*** Opening Material supplied ***

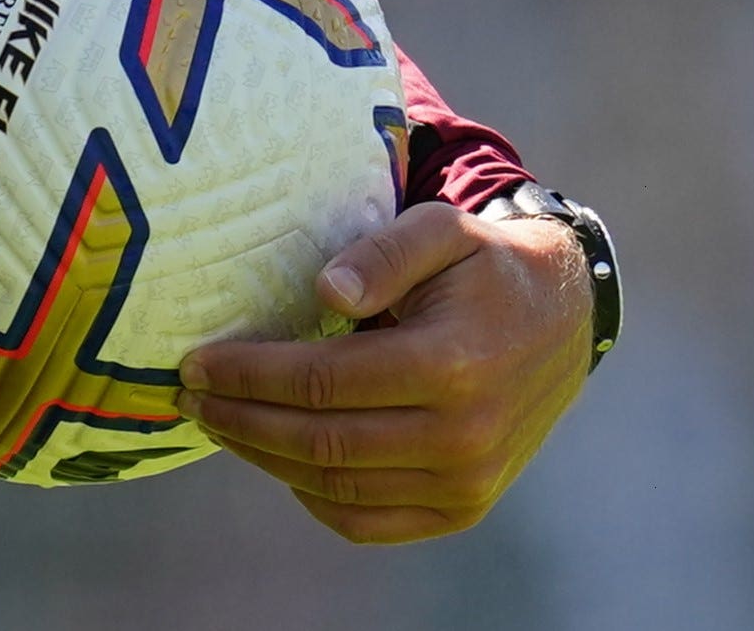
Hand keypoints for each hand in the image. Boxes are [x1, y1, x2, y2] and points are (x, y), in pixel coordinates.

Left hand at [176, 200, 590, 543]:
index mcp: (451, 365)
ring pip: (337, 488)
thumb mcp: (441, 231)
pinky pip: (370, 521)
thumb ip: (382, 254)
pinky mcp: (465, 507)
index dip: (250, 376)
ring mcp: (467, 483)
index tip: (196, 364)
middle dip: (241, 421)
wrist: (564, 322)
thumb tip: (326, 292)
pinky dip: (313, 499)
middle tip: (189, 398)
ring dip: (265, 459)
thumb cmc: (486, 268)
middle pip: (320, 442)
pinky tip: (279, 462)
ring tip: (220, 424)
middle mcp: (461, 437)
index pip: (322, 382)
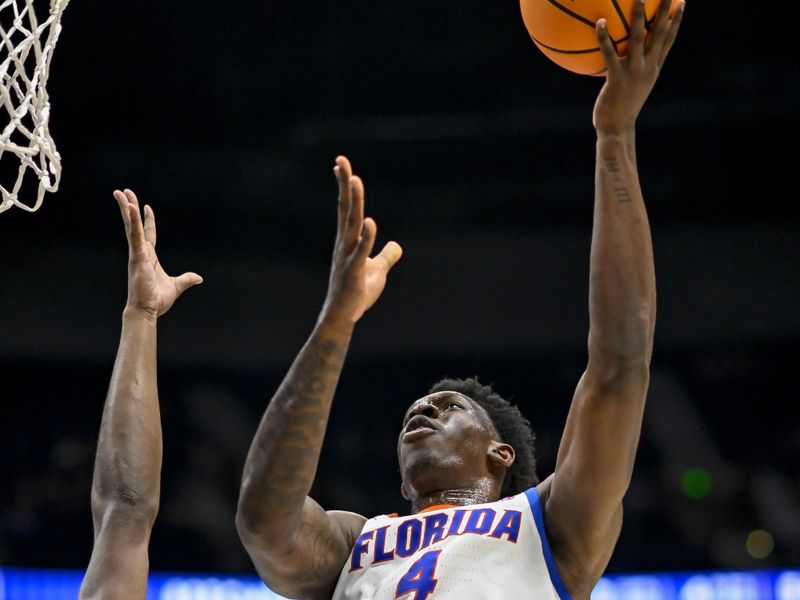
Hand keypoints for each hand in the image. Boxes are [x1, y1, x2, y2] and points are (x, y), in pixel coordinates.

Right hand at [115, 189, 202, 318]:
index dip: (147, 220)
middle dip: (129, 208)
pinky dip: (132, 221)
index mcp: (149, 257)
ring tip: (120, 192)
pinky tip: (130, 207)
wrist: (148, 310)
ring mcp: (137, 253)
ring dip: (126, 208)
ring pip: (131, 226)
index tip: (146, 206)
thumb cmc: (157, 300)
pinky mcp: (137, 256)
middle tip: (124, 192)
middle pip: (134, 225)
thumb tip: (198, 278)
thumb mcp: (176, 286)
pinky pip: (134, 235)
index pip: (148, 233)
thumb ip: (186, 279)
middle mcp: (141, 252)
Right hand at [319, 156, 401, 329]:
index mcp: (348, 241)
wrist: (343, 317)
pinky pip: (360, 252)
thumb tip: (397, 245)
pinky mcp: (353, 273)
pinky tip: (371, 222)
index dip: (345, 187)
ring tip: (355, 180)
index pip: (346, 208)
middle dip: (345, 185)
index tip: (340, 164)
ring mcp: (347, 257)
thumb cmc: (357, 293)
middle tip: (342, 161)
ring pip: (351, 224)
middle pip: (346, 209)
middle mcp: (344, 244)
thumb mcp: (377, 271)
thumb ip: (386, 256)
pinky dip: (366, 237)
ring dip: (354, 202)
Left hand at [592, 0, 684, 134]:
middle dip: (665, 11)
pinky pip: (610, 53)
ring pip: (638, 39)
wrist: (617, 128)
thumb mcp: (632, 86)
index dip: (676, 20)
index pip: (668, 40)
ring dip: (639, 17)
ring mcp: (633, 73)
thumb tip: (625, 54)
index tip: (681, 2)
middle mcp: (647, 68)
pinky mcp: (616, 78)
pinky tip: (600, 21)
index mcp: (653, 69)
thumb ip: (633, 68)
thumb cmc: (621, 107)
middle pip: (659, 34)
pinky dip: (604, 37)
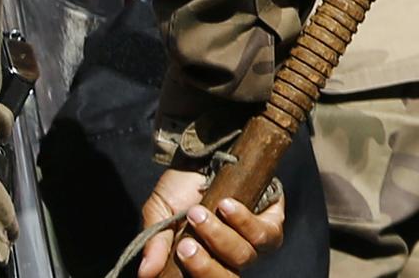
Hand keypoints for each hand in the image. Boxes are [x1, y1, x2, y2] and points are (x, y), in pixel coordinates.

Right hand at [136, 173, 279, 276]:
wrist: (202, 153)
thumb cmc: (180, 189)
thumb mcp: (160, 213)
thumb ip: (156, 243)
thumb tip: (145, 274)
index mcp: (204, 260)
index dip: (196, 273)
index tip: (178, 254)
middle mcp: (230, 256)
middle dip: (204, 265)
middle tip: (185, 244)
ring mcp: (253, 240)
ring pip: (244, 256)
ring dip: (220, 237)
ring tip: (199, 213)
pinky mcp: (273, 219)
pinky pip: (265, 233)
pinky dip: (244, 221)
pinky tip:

*** Closing Material supplied ***

- Problem to work on:
Copy only these lines from the records above, exactly: the one with "thumb tip: (397, 245)", the one with "ring tip: (199, 213)", and those between. Skip the pictures.

- Written solution:
thumb tip: (397, 245)
pinky mcp: (353, 273)
pinky tip: (371, 222)
index dip: (345, 187)
ring tip: (355, 180)
index pip: (346, 208)
middle dip: (345, 185)
index tip: (340, 164)
ring mcp: (347, 257)
thumb cmc: (357, 293)
middle tip: (342, 161)
ring pip: (351, 224)
middle pip: (346, 209)
middle mcp: (344, 244)
thumb mcp: (377, 271)
thumb ip: (386, 256)
pinky dip: (366, 237)
ring dip: (354, 202)
Left hand at [592, 0, 684, 134]:
middle dip: (665, 11)
pinky pip: (610, 53)
ring pip: (638, 39)
wrist: (617, 128)
thumb mcp: (632, 86)
index dip: (676, 20)
index pip: (668, 40)
ring dip: (639, 17)
ring mcp: (633, 73)
thumb tip: (625, 54)
index tip: (681, 2)
middle mcp: (647, 68)
pinky mcp: (616, 78)
pinky tip: (600, 21)
index mcp: (653, 69)
thumb ip: (633, 68)
thumb cmc: (621, 107)
middle pip: (659, 34)
pinky dip: (604, 37)
Hand keypoints for each hand in the image. Boxes are [x1, y1, x2, y2] and points are (x, y), in pixel coordinates.

Right hand at [136, 173, 279, 276]:
wrist: (202, 153)
thumb cmc: (180, 189)
thumb mcp: (160, 213)
thumb ip: (156, 243)
thumb tip: (145, 274)
index mcp: (204, 260)
index dip: (196, 273)
index tip: (178, 254)
middle mcp: (230, 256)
middle dip: (204, 265)
middle tip: (185, 244)
ring mcp: (253, 240)
ring pip: (244, 256)
ring dip: (220, 237)
ring tip: (199, 213)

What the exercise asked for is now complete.